III.5.1.A validation report of the analytical method used for quantification of the marker residue in the residues study shall be provided. Validation shall demonstrate that the analytical method complies with the criteria applicable for the relevant performance characteristics. The specific guidance on validation of analytical methods is provided in VICH GL49 shall be followed.U.K.

III.5.2.Analytical methods shall be provided at least for those food commodities and species in which MRLs are requested.U.K.

III.5.3.The availability of standards shall be confirmed and contact details provided in order to allow an exchange of information, if necessary, between representatives of the EU and national reference laboratory staff and the company.U.K.

III.5.4.Any departures from the requirements above shall be justified and the impact discussed.U.K.
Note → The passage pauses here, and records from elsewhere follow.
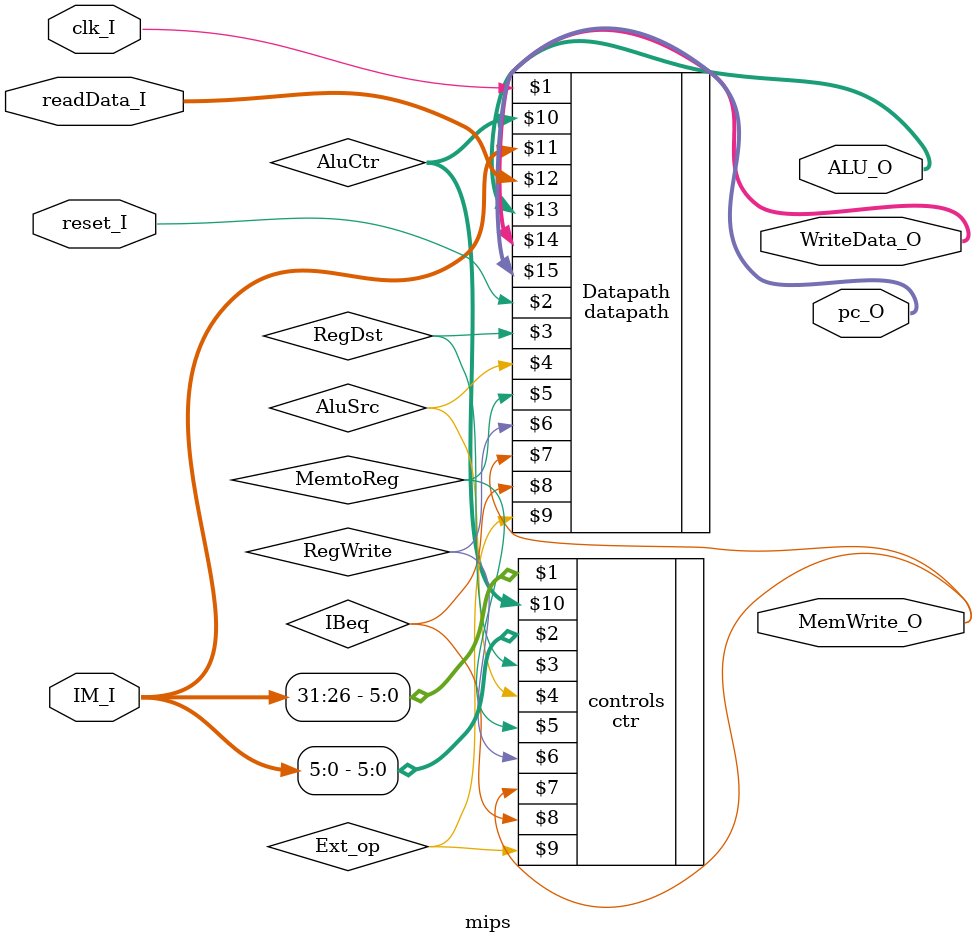
<source format=v>
module mips(clk_I , reset_I ,  IM_I , readData_I , 
pc_O , MemWrite_O , ALU_O , WriteData_O);
input clk_I ,reset_I ;
input [31:0] IM_I , readData_I;

output [29:0] pc_O ;
output [31:0] ALU_O , WriteData_O ;
output MemWrite_O ;

wire  RegDst , AluSrc , MemtoReg , RegWrite , IBeq , Ext_op ;
wire [1:0] AluCtr ;
ctr controls(IM_I[31:26] , IM_I[5:0] , RegDst , AluSrc , MemtoReg , 
RegWrite , MemWrite_O , IBeq , Ext_op , AluCtr );

datapath Datapath( clk_I , reset_I , RegDst , AluSrc , MemtoReg , RegWrite , MemWrite_O , IBeq ,
Ext_op , AluCtr , IM_I , readData_I , ALU_O , WriteData_O , pc_O);

endmodule




</source>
III.5.5.The analytical method shall be evaluated for compliance with VICH GL49 and the additional points raised above. In addition, the Agency shall consult the European Reference Laboratory for control of residues for the particular substance type on the adequacy of the available methods and validation data.U.K.

III.5.6.Following the Agency's opinion, the validation data may be shared with other EU and national reference laboratories in order to facilitate development of appropriate methods by those authorities.U.K.

III.6. Potential effects on the microorganisms used for industrial food processing U.K.

III.6.1.The residues evaluation shall include an assessment of the potential effects of microbiologically active residues on microorganisms used for industrial food processing, in particular as regards the manufacture of dairy products.U.K.

III.6.2.The data shall be used to establish a residue concentration without effect on starter cultures. This shall be taken into consideration when deriving MRLs, to ensure that residues present in relevant food commodities (i.e. milk) are not present at levels that impact on dairy starter cultures.U.K.

III.6.3.The studies to be performed shall follow Agency's guidance for the assessment of the effect of antimicrobial substances on dairy starter cultures(4).U.K.

III.6.4.Any departures from the established guidance shall be justified and the impact discussed.U.K.

III.6.5.If no testing of microorganisms used for industrial food processing is undertaken, the absence of such data shall be scientifically justified and the impact of its absence discussed.U.K.

III.7. Findings of other EU or international scientific bodies U.K.

III.7.1.If relevant residues evaluations of the substance have been undertaken by other EU or international scientific bodies including EFSA, ECHA, JECFA and JMPR this shall be presented, along with the conclusions reached.U.K.